> _Extract provided_:
━━━━━━━━━━━━━━━━
Either way, I wish you luck in making a decision.

I hear this a lot and it is absolutely not true. Even when you get to the graduate ranks there are always students who aren’t into your particular class. At the undergrad level, many of the students will feel that your class is an obligation and not an opportunity. I have never spoken to a professor who didn’t have this experience, even if the professor is really good at what he/she does.

I won’t judge your passions, as no one can really do that but you. Taking your question at face value, your immediate concern needs to be getting into a good PhD program. So, start contacting professors whose research interests you. Do it right now. Having someone on the inside lobbying for you goes far in admissions, particularly in the highly competitive humanities fields. Then, start prepping for the GRE and writing your application essays.

Also, start preparing financially for grad school. Make every effort to be able to not have to work. Even really good stipends are a pittance (~$23,000/year). Use the time between now and starting school to prepare for the income loss.

As has been said, a good grad program will make every effort to guide you to a tenure-track position. All you have to do now is accept that your ideal job is many years in the future at best.

Getting onto a PhD program in the UK requires a first or a 2:1 from a good university and a decent reference. Depending on what your first degree was, there should be some kind of research project or independent piece of work you carried out under supervision of a faculty member. This will usually form the basis for your primary reference. A secondary reference can be from a director of studies or such like and can be just a general backing of your overall performance as an undergrad.

This will get you an interview with the person you want to work with for your PhD. Turn in a good performance and you’re into the PhD programme.

Don’t speak to a careers advisor, a waste of time. You need to email a handful of people you want to work for and ask if you can meet them to put you in the picture. Most academics will be very receptive to these enquiries, it doesn’t cost them much in the way of time to speak with you.

Your OP shows that you have no idea what being a professor entails at this point. No problem, few do at the stage of just completing their undergrad degrees. You will need to drop turgid cliches such as ‘fusty academia’ and ‘having no practical skills’ if you’re serious about a PhD, even in media studies.

What you are saying may be right for technical or scientific DPhils in the UK, but is absolutely wrong for most humanities disciplines (where in particular, people don’t tend to do independent research) … typical entry requirements for my own humanities field are much the same as in the US: writing sample, three letters of rec from people who taught you, transcripts.

pdts (admitted with funding to several mphil/phd programmes in the UK, including oxbridge).

Busy Scissors - Great username and great advice. Thanks. Although I do take ptds’s point about the discrepancies between PhD prerequisites in the sciences & humanities.

Quick question. What do you mean by ‘transcripts’? Do you mean copies of my essays? Because I don’t know if I’ve saved all that many. I left university two years ago and have moved house a couple of times in that period.
━━━━━━━━━━━━━━━━
> _Source data_:
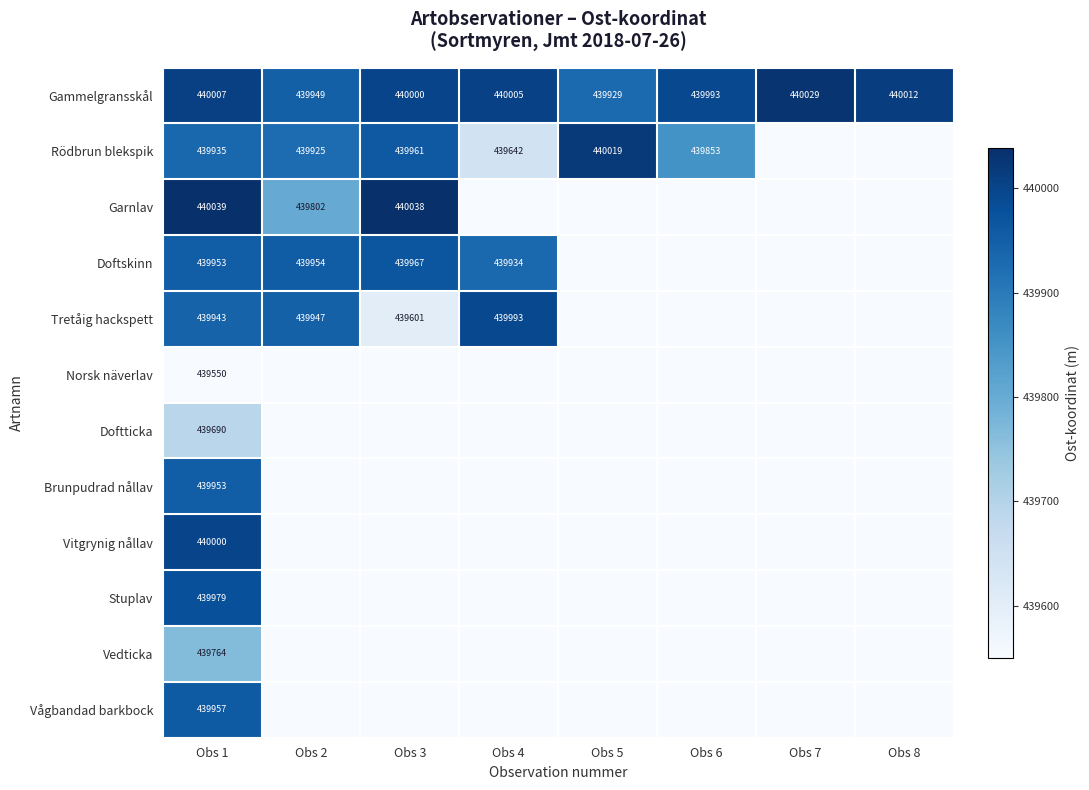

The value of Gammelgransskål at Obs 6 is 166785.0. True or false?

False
━━━━━━━━━━━━━━━━
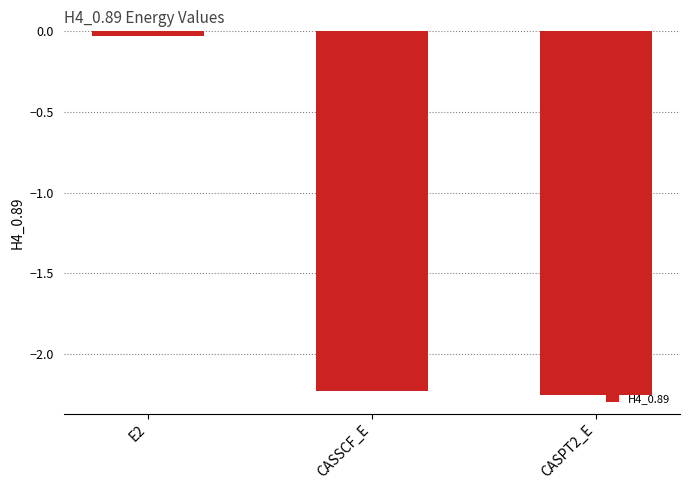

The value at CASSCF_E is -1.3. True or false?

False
━━━━━━━━━━━━━━━━
> _Tasks for this exercise_:
**a)** From the forum discussion about PhD admissions, write out the stretch from "Also, start preparing" through "the income loss." word for word.
**b)** In the forum discussion about PhD admissions, what degree result does one reply say is required to get onto a PhD program in the UK?

> _Answers to each task_:
**a)**
Also, start preparing financially for grad school. Make every effort to be able to not have to work. Even really good stipends are a pittance (~$23,000/year). Use the time between now and starting school to prepare for the income loss.

**b)** A first or a 2:1 from a good university.